Copy every one of the rows below word for word, omitting the pictures.

Chart reading exercises:
╔══

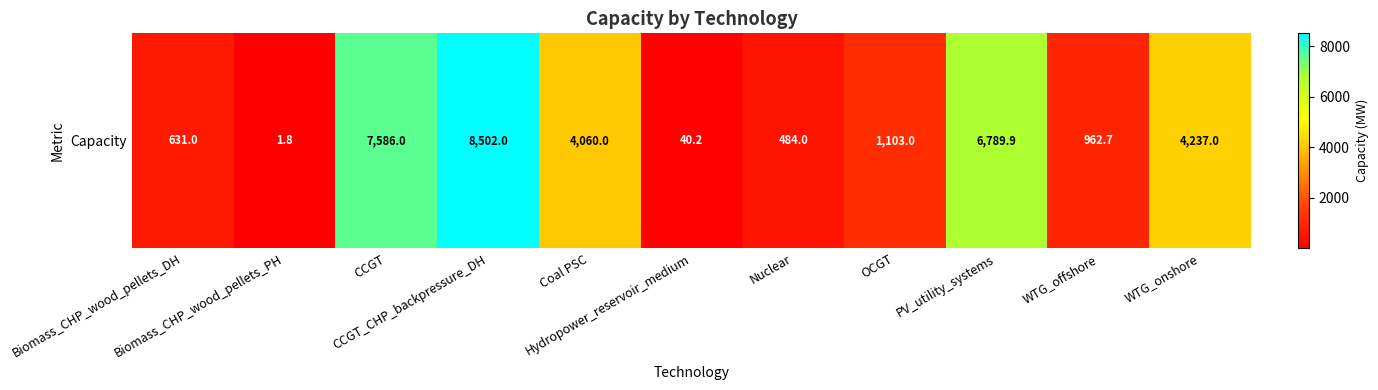

The chart shows a value of 878.1 at Biomass_CHP_wood_pellets_DH. True or false?

False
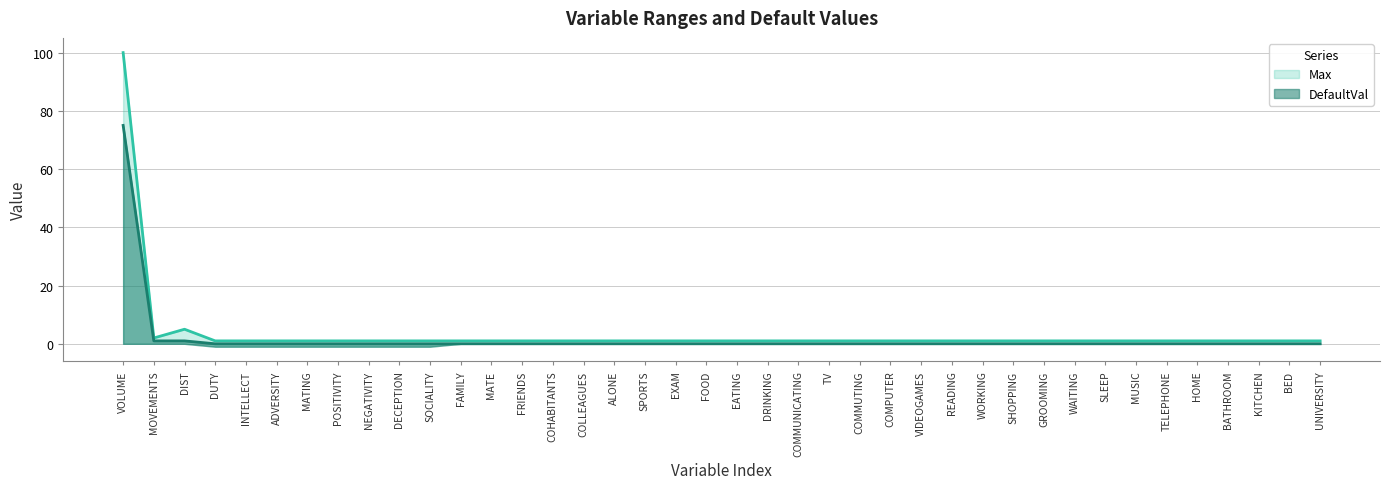

How many data points in Max are above 1?

3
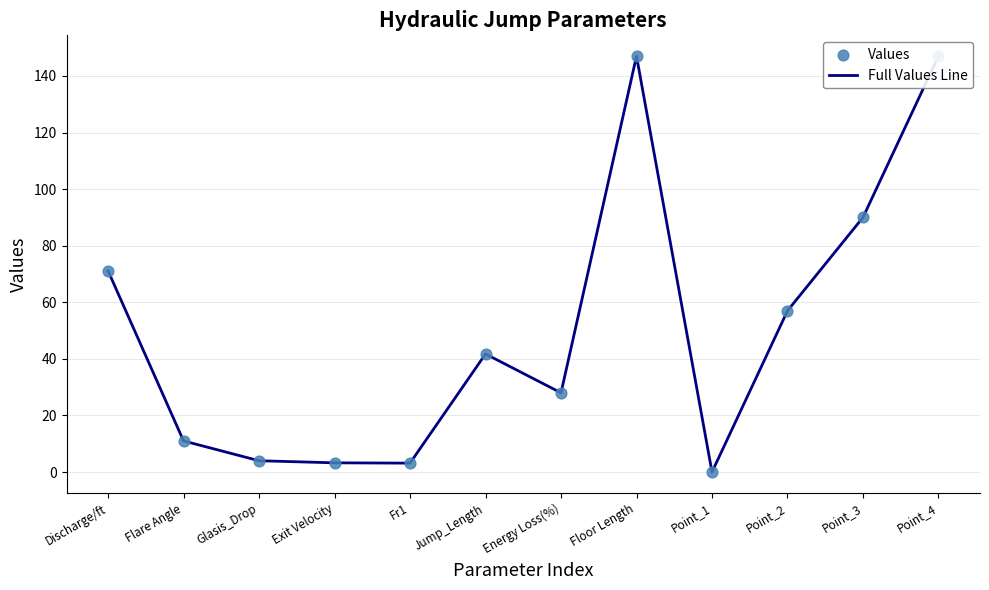

What is the total value across all series at Exit Velocity?

6.5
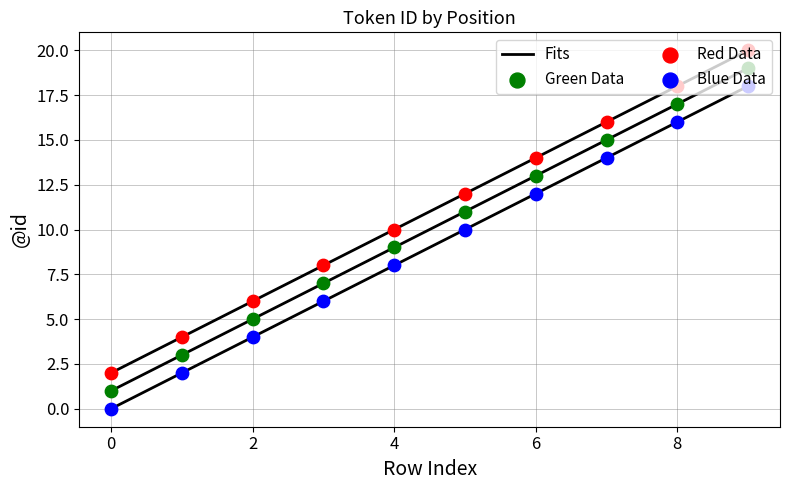

Is the value of Green Data at 4 greater than the value of Red Data at 8?

No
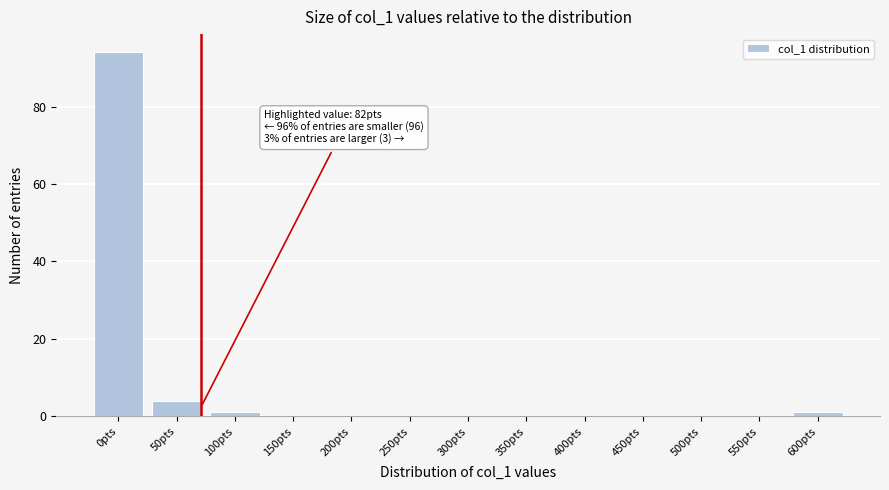

Reading left to right, what are all the values shown in this chart?

0pts=94	50pts=4	100pts=1	150pts=0	200pts=0	250pts=0	300pts=0	350pts=0	400pts=0	450pts=0	500pts=0	550pts=0	600pts=1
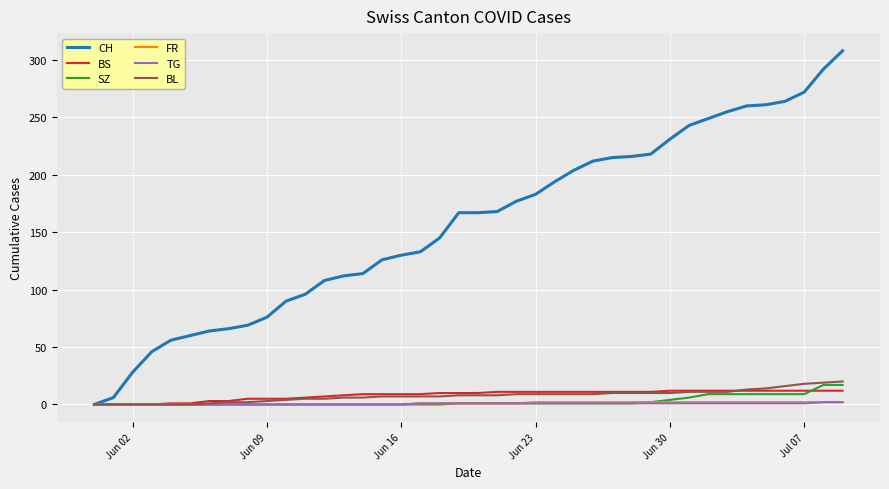

What is the greatest value displayed?

308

╚══

#### FINAL ANSWER:
The chart shows a value of 878.1 at Biomass_CHP_wood_pellets_DH. True or false?

False

How many data points in Max are above 1?

3

What is the total value across all series at Exit Velocity?

6.5

Is the value of Green Data at 4 greater than the value of Red Data at 8?

No

Reading left to right, what are all the values shown in this chart?

0pts=94	50pts=4	100pts=1	150pts=0	200pts=0	250pts=0	300pts=0	350pts=0	400pts=0	450pts=0	500pts=0	550pts=0	600pts=1

What is the greatest value displayed?

308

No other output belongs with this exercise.